Problem description:
Answer these from the post about Doug Taber's search service:
1. With whom does Taber write the Organic Chemistry Highlights series?
2. What is the cost of a single search?
3. Which reference is listed for turning an aldehyde into a nitrile with NaN3/SiCl4?

Extract to read:
◆ ◆ ◆ ◆

Friday, October 25, 2013

A very interesting alternative career in chemistry: Doug Taber, literature searcher

Doug Taber is a well-known chemistry professor at the University of Delaware -- he writes the Organic Chemistry Highlights series (with Tristan Lambert.) You can get it e-mailed to you, which I do; I suspect that it is some of the earliest academic chemblogging online. Anyway, this was an interesting e-mail that I got in my inbox this week titled "Organic Search Service" (emphasis mine):
Need a recipe for an organic transformation? Aldehyde to oxime to nitrile not working?  Need to add three carbons to an acid to make the 1,4-keto aldehyde? Since the mid-1970’s, I have been building a database of organic transformations, from reducing a ketone in the presence of an aldehyde (and vice versa) to methods for isoxazole synthesis.  Now that I have retired from teaching, I can offer an inexpensive search service. Just email me the search, we will discuss back and forth until it is clear exactly what is wanted, and I will send you brief descriptions with references.  The cost?  $100 search, or $2000/25 searches in a year, $10,000/150 searches in a year, payable ahead of time.  I will only charge for the search if the customer is satisfied. This is more economical than SciFinder, and more efficient, since the results are intelligently filtered.

What about those two searches?

Aldehyde to nitrile, other than oxime dehydration:
Dimethylhydrazine + propylene oxide: Synthesis 1979: 301
Ammonia + iodine: JOC 68: 1158; TL 42: 1103; 49: 2213
Ammonia + other oxidant: Syn Comm 1979: 529; Synlett 2003: 143; 2003: 262
Oxidation of hydrazone: JACS 122: 4526; JOC 61: 1159; TL 29: 811; 34: 141; 39: 2009; 47: 8969
With NaN3/SiCl4: TL 36: 2639
From lactol, via azide: ACIE 33: 751
By free radical fragmentation/cyanation: JOC 65: 3961

Acid chloride to 1,4-keto aldehyde:  a-silyloxy allyltrimethyl silane/TiCl4, JOC 53: 2551 (1978)

If you would like to know more, send me an email (CJ's note: taberdf -at- udel/dot/edu), or give me a call.
He then gives his cell phone number, which I was a little bit surprised at.

◆ ◆ ◆ ◆

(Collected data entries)
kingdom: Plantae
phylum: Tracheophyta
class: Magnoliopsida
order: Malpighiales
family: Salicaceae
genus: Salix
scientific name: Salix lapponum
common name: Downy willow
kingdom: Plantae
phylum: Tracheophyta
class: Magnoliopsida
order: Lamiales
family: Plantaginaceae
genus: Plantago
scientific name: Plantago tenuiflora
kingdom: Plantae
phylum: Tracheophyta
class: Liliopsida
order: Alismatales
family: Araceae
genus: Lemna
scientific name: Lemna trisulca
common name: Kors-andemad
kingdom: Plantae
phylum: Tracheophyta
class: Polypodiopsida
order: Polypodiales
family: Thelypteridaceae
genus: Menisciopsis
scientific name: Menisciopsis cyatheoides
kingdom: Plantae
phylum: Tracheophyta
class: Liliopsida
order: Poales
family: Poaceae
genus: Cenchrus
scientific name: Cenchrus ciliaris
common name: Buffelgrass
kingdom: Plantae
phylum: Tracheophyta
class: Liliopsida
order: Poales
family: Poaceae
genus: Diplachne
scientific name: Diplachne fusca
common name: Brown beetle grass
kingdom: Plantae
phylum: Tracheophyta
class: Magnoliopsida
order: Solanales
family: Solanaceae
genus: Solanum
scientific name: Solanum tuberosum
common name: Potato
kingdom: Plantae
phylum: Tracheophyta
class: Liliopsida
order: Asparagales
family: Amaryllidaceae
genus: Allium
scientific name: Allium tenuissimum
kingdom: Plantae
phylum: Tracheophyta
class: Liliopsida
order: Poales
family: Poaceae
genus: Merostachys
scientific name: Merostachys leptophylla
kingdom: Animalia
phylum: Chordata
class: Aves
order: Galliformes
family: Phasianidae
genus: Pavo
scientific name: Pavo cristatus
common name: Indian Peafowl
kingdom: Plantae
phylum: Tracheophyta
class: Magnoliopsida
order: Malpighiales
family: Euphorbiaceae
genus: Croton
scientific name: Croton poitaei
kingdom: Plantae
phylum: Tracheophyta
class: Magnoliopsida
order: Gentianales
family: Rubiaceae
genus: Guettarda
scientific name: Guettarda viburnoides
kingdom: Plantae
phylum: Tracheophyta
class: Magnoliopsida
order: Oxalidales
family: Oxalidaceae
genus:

◆ ◆ ◆ ◆

Solution below:
1. Tristan Lambert
2. $100
3. TL 36: 2639